When the allowed layers of API or Controller change, RESTful picks them up automatically. Unknown + references expand to nothing silently.

Multiple Layer Patterns

You can assign a layer using multiple regexes.

return Architecture::define()
    ->layerPattern('Service', [
        '/^App\\\\Service\\\\.*$/',
        '/^App\\\\Application\\\\.*Service$/',
    ]);

Excluding From Layer Patterns

An optional third argument excludes classes whose FQN matches one or more regexes, even when the layer pattern matches.

Use a single exclude regex when one class or namespace branch should not belong to a broader layer. In this example, App\HTTP\URI matches the broad HTTP pattern, but it is excluded from HTTP and then registered as its own URI layer.

// HTTP layer: includes everything under App\HTTP\, except App\HTTP\URI.
->layerPattern('HTTP', '/^App\\\\HTTP\\\\.*$/', '/^App\\\\HTTP\\\\URI$/')
->layerPattern('URI',  '/^App\\\\HTTP\\\\URI$/')

Use an array of exclude regexes when several class-name patterns should be omitted from the same broad layer.

->layerPattern('HTTP', '/^App\\\\HTTP\\\\.*$/', [
    '/Exception$/',
    '/^App\\\\HTTP\\\\URI$/',
])

With the configuration above, classes such as App\HTTP\Request still resolve to HTTP, while App\HTTP\RequestException and App\HTTP\URI do not.

Skipping Class-Level Violations

When a specific class-to-class dependency is a known exception, suppress it without disabling the whole layer rule.

->skipClassViolation('App\\HTTP\\ResponseTrait', [
    'App\\Pager\\PagerInterface',
])
->skipClassViolation('App\\Log\\ChromeLoggerHandler', 'App\\HTTP\\ResponseInterface')

The first argument is the fully-qualified violating class name. The second argument is one or more dependency FQNs to ignore for that class.

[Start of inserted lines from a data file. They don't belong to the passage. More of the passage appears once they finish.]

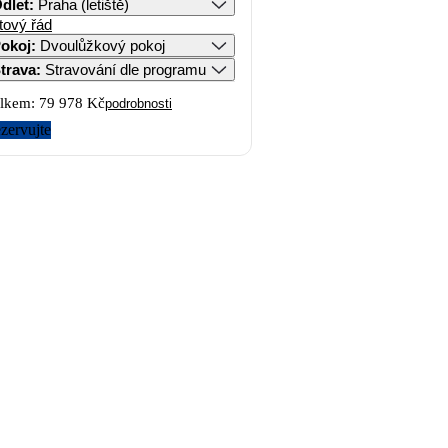
dlet
:
Praha (letiště)
tový řád
okoj
:
Dvoulůžkový pokoj
trava
:
Stravování dle programu
lkem:
79 978 Kč
podrobnosti
zervujte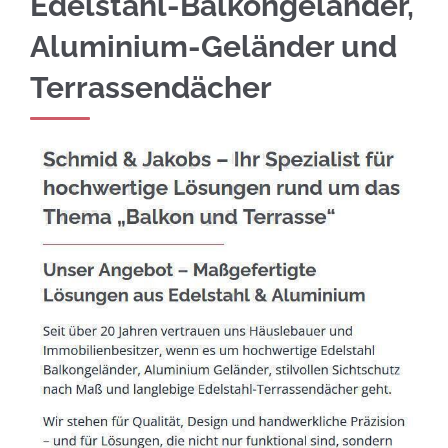
Edelstahl-Balkongeländer,
Aluminium-Geländer und
Terrassendächer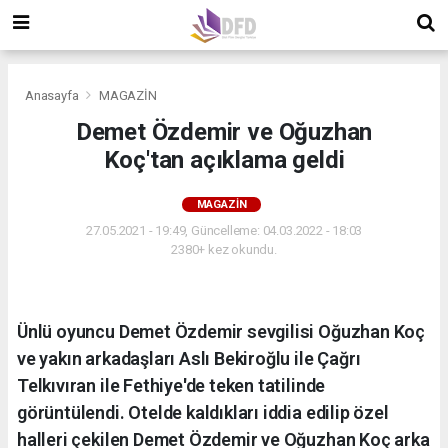
Anasayfa
MAGAZİN
Demet Özdemir ve Oğuzhan
Koç'tan açıklama geldi
MAGAZİN
27.05.2021 - 19:49, Güncelleme: 04.03.2022 - 18:03
2380+ kez okundu.
Ünlü oyuncu Demet Özdemir sevgilisi Oğuzhan Koç
ve yakın arkadaşları Aslı Bekiroğlu ile Çağrı
Telkıvıran ile Fethiye'de teken tatilinde
görüntülendi. Otelde kaldıkları iddia edilip özel
halleri çekilen Demet Özdemir ve Oğuzhan Koç arka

Excluding Paths From Ruleset Checks Only

Test files often cross layer boundaries by design. Use skipPathsForRuleset() to exclude paths from ruleset evaluation while still scanning them for all other rules, such as PSR-4 namespace checks.

return Architecture::define()
    ->withPresets(Preset::PSR4())
    ->layerPattern('HTTP',     '/^App\\\\HTTP\\\\.*$/')
    ->layerPattern('Database', '/^App\\\\Database\\\\.*$/')
    ->ruleset(['HTTP' => [], 'Database' => ['HTTP']])
    ->skipPathsForRuleset(['*tests*', '*fixtures*']);

This is different from skipPaths() and skipPath(), which exclude files from all analysis.